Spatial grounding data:
□ □ □ □ □ □ □

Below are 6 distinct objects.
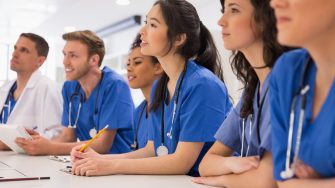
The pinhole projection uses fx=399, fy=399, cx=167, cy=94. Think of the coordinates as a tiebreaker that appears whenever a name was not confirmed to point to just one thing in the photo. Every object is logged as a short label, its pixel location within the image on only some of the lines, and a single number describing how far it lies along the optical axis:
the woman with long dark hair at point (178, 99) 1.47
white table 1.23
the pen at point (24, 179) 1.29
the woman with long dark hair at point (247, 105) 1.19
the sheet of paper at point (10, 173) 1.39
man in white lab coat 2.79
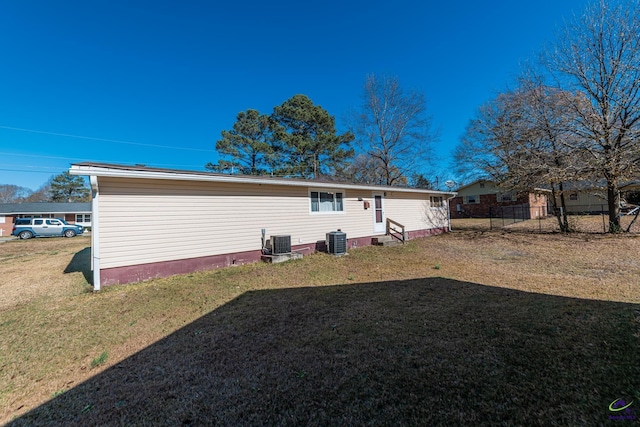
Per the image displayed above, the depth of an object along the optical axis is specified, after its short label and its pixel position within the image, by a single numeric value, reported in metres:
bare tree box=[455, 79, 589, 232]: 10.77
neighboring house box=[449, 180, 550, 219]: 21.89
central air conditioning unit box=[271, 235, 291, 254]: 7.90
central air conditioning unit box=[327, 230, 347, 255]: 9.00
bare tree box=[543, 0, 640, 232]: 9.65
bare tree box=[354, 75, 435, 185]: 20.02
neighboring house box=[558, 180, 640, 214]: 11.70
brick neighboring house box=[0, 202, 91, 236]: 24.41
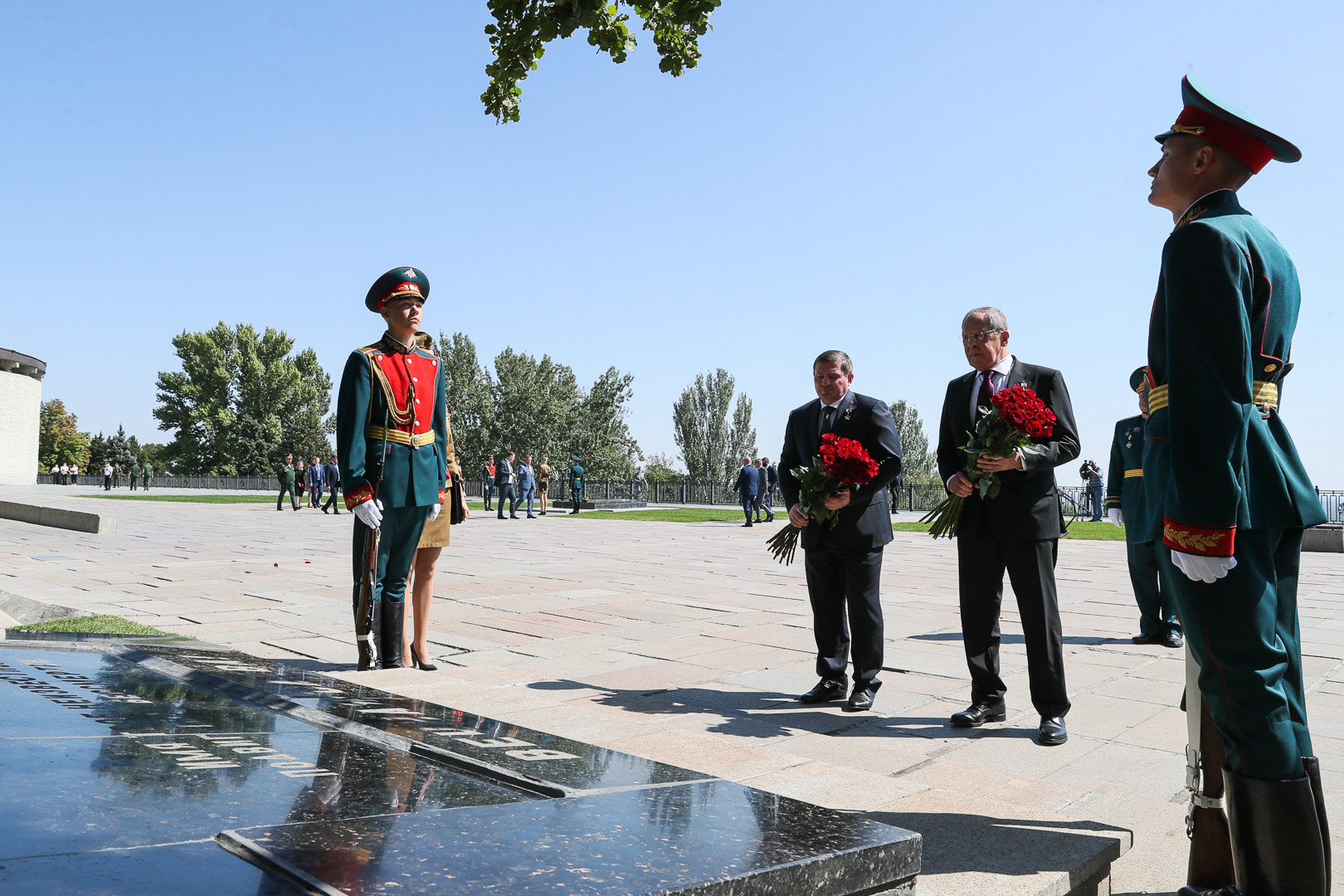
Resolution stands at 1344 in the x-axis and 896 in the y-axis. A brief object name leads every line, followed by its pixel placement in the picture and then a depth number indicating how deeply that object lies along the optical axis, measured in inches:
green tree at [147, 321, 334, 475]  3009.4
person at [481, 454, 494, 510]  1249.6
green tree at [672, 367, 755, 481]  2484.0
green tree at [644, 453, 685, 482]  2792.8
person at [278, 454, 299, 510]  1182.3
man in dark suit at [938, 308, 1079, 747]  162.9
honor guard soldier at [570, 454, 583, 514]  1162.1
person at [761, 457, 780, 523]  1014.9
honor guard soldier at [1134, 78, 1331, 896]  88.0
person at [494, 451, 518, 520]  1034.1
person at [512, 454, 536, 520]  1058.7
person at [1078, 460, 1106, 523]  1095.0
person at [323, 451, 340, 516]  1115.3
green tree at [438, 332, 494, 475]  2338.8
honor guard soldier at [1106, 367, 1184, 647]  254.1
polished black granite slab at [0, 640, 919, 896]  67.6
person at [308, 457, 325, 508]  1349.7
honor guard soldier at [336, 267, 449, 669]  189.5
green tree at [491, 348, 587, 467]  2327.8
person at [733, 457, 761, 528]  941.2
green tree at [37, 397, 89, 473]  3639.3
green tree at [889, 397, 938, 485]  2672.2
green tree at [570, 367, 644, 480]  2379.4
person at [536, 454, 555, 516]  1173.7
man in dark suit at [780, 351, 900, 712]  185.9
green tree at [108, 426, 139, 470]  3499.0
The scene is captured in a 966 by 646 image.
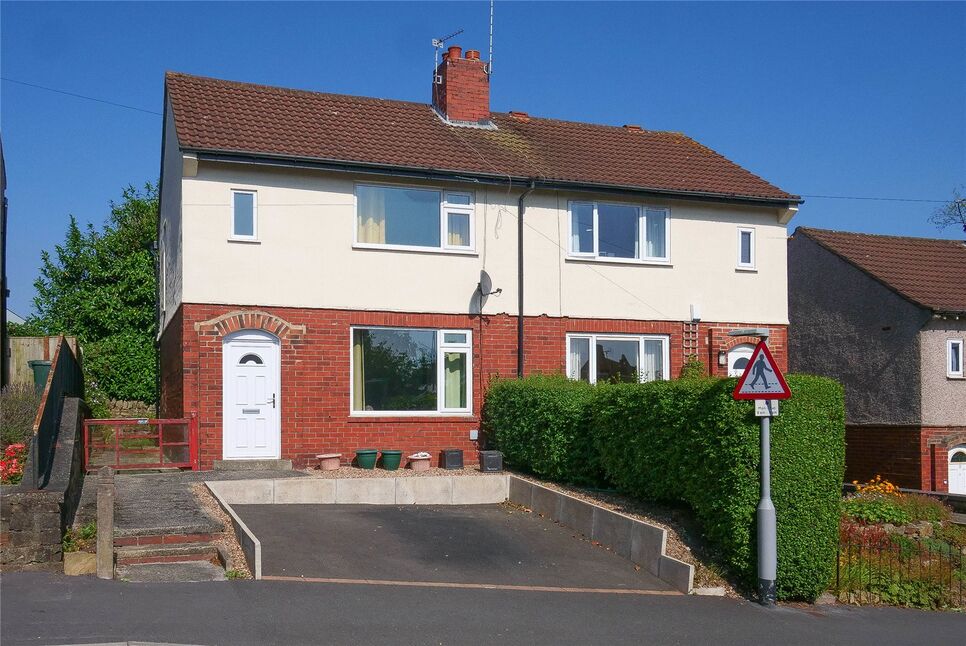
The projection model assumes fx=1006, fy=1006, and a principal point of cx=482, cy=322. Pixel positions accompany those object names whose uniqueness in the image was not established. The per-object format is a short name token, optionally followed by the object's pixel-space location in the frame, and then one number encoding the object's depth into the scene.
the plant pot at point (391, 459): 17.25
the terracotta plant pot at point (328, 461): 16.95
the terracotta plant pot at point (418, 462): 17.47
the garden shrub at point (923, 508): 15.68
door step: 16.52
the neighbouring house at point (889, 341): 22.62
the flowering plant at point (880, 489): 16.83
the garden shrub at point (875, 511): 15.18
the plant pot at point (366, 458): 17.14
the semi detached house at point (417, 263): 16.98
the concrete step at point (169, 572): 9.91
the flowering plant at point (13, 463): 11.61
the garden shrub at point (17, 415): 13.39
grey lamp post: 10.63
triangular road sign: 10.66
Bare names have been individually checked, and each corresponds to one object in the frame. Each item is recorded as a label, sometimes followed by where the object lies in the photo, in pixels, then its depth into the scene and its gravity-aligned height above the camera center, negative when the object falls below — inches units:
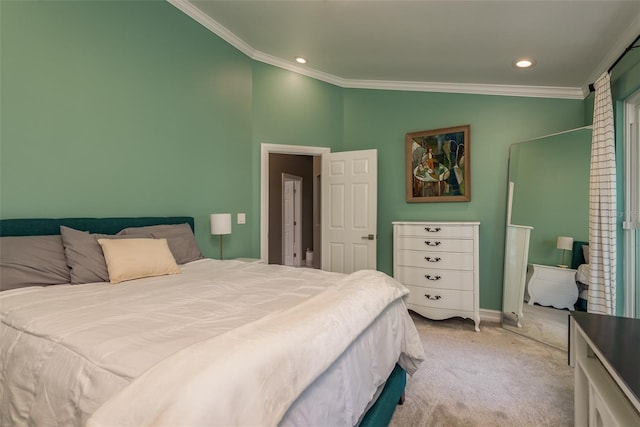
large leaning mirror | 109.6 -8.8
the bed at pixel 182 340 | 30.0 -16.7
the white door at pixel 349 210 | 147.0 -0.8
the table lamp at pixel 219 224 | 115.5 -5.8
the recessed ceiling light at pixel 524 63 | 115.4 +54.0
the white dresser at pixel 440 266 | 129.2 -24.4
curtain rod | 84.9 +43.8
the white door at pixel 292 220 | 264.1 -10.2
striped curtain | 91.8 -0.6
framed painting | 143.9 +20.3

□ □ □ □ □ □ □

- _Activity_
In this exercise, set down all of the data exactly, without the pictures.

- _Answer for this exercise_
Below are 6 distinct objects.
The pinhole projection uses fx=399, fy=399, cx=167, cy=94. Think of the coordinates as a tiebreaker that appears whenever a name was not confirmed to point to just one thing in the photo. Every object is logged as a short label, its pixel location within the image on only some of the lines, and a single number describing how far it lies along the optical axis:
the woman with long dark hair at point (178, 99) 1.47
white table 1.23
the pen at point (24, 179) 1.29
the woman with long dark hair at point (247, 105) 1.19
the sheet of paper at point (10, 173) 1.39
man in white lab coat 2.79
Per the image displayed above, the depth of an object along the optical axis is specified, after its short label and its pixel position within the image, by a single numeric value, reported in metres:
bare tree box=[455, 79, 589, 232]: 10.77
neighboring house box=[449, 180, 550, 219]: 21.89
central air conditioning unit box=[271, 235, 291, 254]: 7.90
central air conditioning unit box=[327, 230, 347, 255]: 9.00
bare tree box=[543, 0, 640, 232]: 9.65
bare tree box=[354, 75, 435, 185]: 20.02
neighboring house box=[558, 180, 640, 214]: 11.70
brick neighboring house box=[0, 202, 91, 236]: 24.41
Resolution stands at 1344 in the x-axis and 896 in the y-axis. A brief object name leads every line, followed by its pixel placement in the picture and then a depth number indicating how deeply that object lies along the optical axis, measured in inches:
green tree at [147, 321, 334, 475]  3009.4
person at [481, 454, 494, 510]  1249.6
green tree at [672, 367, 755, 481]  2484.0
green tree at [644, 453, 685, 482]  2792.8
person at [278, 454, 299, 510]  1182.3
man in dark suit at [938, 308, 1079, 747]  162.9
honor guard soldier at [570, 454, 583, 514]  1162.1
person at [761, 457, 780, 523]  1014.9
honor guard soldier at [1134, 78, 1331, 896]  88.0
person at [494, 451, 518, 520]  1034.1
person at [512, 454, 536, 520]  1058.7
person at [1078, 460, 1106, 523]  1095.0
person at [323, 451, 340, 516]  1115.3
green tree at [438, 332, 494, 475]  2338.8
honor guard soldier at [1106, 367, 1184, 647]  254.1
polished black granite slab at [0, 640, 919, 896]  67.6
person at [308, 457, 325, 508]  1349.7
honor guard soldier at [336, 267, 449, 669]  189.5
green tree at [491, 348, 587, 467]  2327.8
person at [733, 457, 761, 528]  941.2
green tree at [37, 397, 89, 473]  3639.3
green tree at [889, 397, 938, 485]  2672.2
green tree at [570, 367, 644, 480]  2379.4
person at [536, 454, 555, 516]  1173.7
man in dark suit at [780, 351, 900, 712]  185.9
green tree at [108, 426, 139, 470]  3499.0
The scene is captured in a 966 by 646 image.
The projection model assumes fx=1006, fy=1006, and a principal point of cx=482, cy=322. Pixel positions accompany those object names whose uniqueness in the image was not established. The per-object format is a short name token, optionally followed by the object's pixel-space location in the frame, and then one number encoding the object's depth into the scene.
the plant pot at point (391, 459): 17.25
the terracotta plant pot at point (328, 461): 16.95
the terracotta plant pot at point (418, 462): 17.47
the garden shrub at point (923, 508): 15.68
door step: 16.52
the neighbouring house at point (889, 341): 22.62
the flowering plant at point (880, 489): 16.83
the garden shrub at point (875, 511): 15.18
the plant pot at point (366, 458): 17.14
the semi detached house at point (417, 263): 16.98
the concrete step at point (169, 572): 9.91
the flowering plant at point (13, 463): 11.61
the garden shrub at point (17, 415): 13.39
grey lamp post: 10.63
triangular road sign: 10.66
Bare names have been individually checked, and each corresponds to one object in the frame. Each item is recorded as a label, sometimes followed by where the object lies in the photo, in pixels, then its depth into the scene and its gravity-aligned height above the camera center, negative when the object falls below — inches units:
large leaning mirror | 109.6 -8.8
the bed at pixel 182 340 | 30.0 -16.7
the white door at pixel 349 210 | 147.0 -0.8
the table lamp at pixel 219 224 | 115.5 -5.8
the recessed ceiling light at pixel 524 63 | 115.4 +54.0
the white dresser at pixel 440 266 | 129.2 -24.4
curtain rod | 84.9 +43.8
the white door at pixel 292 220 | 264.1 -10.2
striped curtain | 91.8 -0.6
framed painting | 143.9 +20.3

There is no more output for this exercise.